Start of Excerpt provided

John Blakeley
Regarding your airworthiness comments, you know we sing from the same hymn sheet. There are so many documented failures in the application of MoD’s own mandated procedures and processes that their incompetence, and abrogation of responsibility and Duty of Care, has not been in doubt for many years.
However, this does not apply across the board. Your list of airworthiness elements at #811, which you acknowledge as incomplete, omits one very important factor - human input. There are good and bad everywhere. That is why, in our field, complex programmes are often delivered with effortless competence, ahead of time, under cost and to a better performance (yes, it can be done), while simple programmes become disasters. The trouble is; the former raise the benchmark of expectation. The “guilty” are termed an “embarrassment to the Department” and are offloaded at the first opportunity. The reason? Simple. If others, who have previously set a much lower benchmark yet been marked high, cannot match the new mark, then they must be marked lower in their next annual report. This is difficult to explain and manage, so it is easier to get rid of the problem. Never mind that the outcome can be huge delays and cost over-runs.

End of Excerpt provided

Exercise tasks -
**a)** According to the airworthiness post, what important factor is missing from the list of airworthiness elements at #811?
**b)** Please carry the airworthiness post forward from its last sentence in the same voice and argument.

Start of Extracted material

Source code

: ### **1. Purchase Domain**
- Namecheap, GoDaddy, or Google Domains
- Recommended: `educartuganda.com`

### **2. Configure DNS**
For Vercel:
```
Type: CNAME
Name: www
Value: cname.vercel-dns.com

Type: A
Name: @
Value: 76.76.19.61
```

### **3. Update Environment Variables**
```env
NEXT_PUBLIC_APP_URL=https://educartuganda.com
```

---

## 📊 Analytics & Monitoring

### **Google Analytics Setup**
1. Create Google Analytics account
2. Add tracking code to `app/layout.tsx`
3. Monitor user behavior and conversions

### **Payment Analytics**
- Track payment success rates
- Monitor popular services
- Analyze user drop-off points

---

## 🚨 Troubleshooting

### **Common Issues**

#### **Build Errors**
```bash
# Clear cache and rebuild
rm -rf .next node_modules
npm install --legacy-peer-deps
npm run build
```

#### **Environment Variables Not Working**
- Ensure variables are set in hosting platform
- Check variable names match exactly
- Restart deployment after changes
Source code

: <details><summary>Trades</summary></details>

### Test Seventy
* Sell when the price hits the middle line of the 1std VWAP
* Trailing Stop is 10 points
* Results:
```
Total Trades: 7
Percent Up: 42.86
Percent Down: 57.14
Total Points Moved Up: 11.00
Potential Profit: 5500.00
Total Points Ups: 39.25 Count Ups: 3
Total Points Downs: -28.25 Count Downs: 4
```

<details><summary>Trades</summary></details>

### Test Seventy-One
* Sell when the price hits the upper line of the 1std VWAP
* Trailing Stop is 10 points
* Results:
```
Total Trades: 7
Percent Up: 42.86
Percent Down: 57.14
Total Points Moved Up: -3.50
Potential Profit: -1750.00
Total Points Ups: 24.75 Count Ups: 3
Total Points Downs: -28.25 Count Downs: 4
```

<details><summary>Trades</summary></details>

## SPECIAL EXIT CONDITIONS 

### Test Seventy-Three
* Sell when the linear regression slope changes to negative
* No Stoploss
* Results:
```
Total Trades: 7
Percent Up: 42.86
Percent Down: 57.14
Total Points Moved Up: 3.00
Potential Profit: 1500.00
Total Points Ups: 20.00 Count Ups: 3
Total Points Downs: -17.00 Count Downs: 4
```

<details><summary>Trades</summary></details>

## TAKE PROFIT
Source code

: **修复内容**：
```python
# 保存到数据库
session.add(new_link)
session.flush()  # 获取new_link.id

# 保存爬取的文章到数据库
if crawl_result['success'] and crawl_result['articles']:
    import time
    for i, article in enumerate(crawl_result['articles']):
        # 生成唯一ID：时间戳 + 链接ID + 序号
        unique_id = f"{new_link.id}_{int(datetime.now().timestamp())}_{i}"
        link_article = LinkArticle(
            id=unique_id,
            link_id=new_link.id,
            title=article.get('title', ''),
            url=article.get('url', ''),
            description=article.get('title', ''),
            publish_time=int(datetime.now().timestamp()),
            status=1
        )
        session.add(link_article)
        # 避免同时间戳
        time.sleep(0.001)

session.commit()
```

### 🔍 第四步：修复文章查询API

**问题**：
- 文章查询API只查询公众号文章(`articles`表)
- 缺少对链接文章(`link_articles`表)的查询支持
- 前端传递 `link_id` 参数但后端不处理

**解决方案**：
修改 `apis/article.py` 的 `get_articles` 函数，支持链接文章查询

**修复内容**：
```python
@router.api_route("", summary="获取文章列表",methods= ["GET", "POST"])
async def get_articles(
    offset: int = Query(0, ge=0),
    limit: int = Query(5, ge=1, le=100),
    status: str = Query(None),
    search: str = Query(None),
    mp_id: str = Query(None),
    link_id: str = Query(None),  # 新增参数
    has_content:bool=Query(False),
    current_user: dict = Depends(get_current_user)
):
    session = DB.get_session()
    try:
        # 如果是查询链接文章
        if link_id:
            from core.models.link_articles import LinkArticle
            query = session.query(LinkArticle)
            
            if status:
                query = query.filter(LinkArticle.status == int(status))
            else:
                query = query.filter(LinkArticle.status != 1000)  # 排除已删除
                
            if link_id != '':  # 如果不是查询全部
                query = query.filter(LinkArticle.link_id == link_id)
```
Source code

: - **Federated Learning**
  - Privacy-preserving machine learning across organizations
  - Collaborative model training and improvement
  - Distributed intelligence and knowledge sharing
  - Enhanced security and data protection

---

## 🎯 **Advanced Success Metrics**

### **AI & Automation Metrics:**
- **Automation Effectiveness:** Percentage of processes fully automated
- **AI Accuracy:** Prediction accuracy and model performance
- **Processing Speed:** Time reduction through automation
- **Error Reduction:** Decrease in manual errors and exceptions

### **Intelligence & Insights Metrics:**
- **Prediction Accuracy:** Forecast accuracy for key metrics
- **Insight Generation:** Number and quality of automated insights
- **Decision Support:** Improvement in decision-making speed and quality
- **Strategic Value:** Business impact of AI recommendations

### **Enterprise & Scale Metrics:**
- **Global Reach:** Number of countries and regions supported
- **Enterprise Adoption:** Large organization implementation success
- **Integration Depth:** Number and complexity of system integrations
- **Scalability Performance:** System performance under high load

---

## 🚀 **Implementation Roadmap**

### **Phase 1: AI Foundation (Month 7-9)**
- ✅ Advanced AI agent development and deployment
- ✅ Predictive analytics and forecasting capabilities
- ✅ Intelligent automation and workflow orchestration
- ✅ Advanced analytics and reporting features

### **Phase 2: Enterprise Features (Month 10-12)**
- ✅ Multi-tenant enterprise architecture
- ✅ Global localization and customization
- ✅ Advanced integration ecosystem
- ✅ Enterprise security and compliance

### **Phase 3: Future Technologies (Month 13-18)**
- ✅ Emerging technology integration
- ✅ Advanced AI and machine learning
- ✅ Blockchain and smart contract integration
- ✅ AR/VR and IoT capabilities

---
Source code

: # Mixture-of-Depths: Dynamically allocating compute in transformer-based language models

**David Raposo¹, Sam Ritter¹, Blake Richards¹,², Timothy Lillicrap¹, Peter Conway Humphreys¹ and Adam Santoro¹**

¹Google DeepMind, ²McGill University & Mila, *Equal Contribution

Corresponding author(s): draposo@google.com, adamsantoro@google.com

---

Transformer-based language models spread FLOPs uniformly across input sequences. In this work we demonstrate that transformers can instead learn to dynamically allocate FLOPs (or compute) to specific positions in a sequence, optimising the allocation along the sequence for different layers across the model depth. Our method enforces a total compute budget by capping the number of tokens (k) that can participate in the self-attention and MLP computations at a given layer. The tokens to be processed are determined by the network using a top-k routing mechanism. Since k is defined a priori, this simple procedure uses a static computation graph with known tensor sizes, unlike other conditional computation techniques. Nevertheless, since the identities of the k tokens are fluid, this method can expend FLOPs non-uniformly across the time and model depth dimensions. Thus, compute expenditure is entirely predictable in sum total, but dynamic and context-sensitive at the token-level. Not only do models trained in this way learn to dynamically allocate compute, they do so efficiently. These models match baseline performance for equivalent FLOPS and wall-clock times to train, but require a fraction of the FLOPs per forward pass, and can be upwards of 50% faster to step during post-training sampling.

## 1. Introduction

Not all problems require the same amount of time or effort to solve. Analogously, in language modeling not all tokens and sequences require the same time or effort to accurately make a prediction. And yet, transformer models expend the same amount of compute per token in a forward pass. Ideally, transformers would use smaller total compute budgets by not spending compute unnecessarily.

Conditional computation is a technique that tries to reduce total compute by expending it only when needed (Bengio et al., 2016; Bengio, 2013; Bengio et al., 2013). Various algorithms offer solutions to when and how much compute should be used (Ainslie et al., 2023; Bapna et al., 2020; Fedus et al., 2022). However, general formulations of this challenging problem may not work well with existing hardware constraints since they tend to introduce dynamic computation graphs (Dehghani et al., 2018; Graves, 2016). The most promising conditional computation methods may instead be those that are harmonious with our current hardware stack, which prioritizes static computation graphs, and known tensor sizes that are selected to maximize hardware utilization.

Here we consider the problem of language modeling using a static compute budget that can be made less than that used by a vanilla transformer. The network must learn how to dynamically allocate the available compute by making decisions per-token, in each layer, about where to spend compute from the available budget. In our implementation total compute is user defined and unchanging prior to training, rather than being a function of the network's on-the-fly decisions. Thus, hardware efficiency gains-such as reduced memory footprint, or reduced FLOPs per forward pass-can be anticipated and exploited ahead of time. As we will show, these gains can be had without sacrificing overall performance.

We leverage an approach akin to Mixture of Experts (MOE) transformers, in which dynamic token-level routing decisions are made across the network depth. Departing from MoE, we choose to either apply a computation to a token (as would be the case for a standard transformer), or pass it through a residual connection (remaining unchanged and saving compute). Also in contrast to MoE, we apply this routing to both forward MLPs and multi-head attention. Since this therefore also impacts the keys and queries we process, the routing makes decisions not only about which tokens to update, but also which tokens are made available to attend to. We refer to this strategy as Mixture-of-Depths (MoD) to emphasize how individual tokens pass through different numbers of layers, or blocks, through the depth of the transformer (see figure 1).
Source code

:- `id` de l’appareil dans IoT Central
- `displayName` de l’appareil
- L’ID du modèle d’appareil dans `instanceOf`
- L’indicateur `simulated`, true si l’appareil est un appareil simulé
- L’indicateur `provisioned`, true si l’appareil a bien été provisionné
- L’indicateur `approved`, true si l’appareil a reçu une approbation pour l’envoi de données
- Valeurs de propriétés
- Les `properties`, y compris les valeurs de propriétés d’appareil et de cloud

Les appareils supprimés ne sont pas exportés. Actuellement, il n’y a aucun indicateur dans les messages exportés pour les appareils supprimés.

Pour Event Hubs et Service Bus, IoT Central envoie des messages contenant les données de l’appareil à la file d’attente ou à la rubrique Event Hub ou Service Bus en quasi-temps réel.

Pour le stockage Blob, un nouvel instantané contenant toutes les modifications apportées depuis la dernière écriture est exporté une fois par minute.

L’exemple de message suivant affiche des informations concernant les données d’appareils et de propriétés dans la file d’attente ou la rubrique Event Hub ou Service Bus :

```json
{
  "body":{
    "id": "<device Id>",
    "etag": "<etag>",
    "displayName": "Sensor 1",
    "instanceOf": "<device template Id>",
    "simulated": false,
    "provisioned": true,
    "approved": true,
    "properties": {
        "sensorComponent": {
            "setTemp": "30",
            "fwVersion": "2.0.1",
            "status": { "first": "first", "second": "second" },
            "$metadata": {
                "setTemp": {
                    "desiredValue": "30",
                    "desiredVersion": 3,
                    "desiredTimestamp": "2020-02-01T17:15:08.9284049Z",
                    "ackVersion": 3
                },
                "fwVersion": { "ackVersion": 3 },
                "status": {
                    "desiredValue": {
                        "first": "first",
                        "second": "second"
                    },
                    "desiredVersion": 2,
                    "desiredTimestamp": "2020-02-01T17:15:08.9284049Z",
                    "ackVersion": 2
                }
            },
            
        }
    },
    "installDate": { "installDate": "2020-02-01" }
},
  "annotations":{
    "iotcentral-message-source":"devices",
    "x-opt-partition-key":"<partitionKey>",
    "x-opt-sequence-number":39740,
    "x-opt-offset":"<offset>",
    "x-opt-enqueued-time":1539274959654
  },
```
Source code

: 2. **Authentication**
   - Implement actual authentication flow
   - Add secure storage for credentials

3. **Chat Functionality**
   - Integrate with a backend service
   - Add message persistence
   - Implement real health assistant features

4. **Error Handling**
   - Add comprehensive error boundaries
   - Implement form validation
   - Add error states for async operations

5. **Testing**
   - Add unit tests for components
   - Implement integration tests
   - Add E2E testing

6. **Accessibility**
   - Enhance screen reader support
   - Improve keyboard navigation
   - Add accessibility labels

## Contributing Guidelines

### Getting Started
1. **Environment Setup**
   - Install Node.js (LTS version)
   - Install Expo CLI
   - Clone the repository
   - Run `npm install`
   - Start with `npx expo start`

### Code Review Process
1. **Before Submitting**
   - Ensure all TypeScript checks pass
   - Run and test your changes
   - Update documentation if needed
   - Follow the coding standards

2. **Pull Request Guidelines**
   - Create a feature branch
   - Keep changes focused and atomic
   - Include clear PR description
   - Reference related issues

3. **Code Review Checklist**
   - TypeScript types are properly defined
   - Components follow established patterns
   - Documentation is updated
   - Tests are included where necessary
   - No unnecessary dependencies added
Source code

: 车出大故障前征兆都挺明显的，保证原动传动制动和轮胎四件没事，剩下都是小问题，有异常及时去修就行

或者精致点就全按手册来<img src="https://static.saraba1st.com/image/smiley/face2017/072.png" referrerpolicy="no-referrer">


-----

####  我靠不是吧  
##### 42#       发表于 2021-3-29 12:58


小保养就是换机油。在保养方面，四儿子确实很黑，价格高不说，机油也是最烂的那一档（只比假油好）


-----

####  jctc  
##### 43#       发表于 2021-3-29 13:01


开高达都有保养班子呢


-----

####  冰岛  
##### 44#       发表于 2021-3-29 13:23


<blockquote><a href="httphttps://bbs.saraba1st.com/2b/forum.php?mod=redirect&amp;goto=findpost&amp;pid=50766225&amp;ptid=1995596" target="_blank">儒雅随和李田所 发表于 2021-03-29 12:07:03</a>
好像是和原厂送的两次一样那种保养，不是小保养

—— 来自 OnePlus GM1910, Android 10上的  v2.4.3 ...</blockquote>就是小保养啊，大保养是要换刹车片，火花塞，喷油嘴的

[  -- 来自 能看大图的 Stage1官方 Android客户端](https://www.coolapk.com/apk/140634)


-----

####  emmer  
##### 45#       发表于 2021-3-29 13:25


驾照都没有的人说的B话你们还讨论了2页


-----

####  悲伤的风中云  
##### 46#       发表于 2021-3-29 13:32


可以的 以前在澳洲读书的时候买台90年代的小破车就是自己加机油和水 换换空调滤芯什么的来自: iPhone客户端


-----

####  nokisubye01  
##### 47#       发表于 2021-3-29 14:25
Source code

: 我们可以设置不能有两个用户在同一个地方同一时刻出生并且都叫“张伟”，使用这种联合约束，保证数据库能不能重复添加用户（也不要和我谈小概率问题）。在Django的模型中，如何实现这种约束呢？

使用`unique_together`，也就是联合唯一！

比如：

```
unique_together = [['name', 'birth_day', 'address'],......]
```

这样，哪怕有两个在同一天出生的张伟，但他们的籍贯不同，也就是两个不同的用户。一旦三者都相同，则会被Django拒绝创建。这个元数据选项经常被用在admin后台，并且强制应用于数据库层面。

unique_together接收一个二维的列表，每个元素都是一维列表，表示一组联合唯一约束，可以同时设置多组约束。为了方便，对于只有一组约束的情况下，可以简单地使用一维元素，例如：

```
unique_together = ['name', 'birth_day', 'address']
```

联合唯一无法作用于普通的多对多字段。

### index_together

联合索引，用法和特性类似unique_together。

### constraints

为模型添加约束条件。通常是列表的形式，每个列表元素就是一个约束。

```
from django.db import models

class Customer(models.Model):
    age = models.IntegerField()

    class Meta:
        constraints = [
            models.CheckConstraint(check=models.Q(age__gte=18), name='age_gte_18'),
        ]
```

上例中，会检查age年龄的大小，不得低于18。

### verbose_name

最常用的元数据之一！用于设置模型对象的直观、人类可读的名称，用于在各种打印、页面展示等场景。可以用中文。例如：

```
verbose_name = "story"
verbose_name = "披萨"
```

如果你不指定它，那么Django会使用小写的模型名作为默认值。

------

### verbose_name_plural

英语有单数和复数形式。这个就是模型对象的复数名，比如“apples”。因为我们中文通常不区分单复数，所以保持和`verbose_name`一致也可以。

End of Extracted material

Task-by-task answers -
**a)** Human input.

**b)**
You mention AvP / Def Stan 00-970. I well recall one bollocking I got for insisting this be implemented. “Def Stans are not mandatory”. When asked him what standard I should apply (as I must apply something), I got no reply. His knowledge of standards, never mind their implementation, was on a par with most of MoD – learnt or overheard at a half day seminar (which probably took up one page in a 4 page c.v.). If MoD continues to employ non-technical staff like this as programme managers on technical projects ……. He (and others like him) was clearly pretty clever, in his own field. But if I decide to spend money on making an aircraft safe (which is not just within my remit, but an obligation), I do not want him having the authority to instruct me not to, just because it highlights the fact that he, or one of his mates, screwed up and signed to say it was airworthy in the first place. Nor do I want the 2*, 4* and above supporting him, just to avoid the embarrassment of having to admit their policy of ridding MoD of technical project managers (promulgated in 1996 by CDP) was barking. Another fundamental issue….. As a non-engineer, he/they do not have the “technical approval” signature. Why, then, are they permitted to make engineering design decisions, or over-rule such decisions already made by engineers who have the formal delegation?
Def Stan 00-970 is important. Look at this (everyone, please pay attention, it concerns YOUR aircraft).
http://www.mod.uk/NR/rdonlyres/564AA...i_sea_king.pdf
Para 141. The… (anti collision light system) .. DOES NOT COMPLY with Def Stan 00-970 Vol 2 Ch 110 being located in a position detrimental to the crews’ vision. The requirement to turn it off in flight renders it UNFIT FOR PURPOSE.
Note - “Interferes with the crews’ vision”. Earlier in the report - “disorientating”. Pretty damning, eh? The aircraft collided at night. 7 dead. One would think this element would be explored in forensic detail.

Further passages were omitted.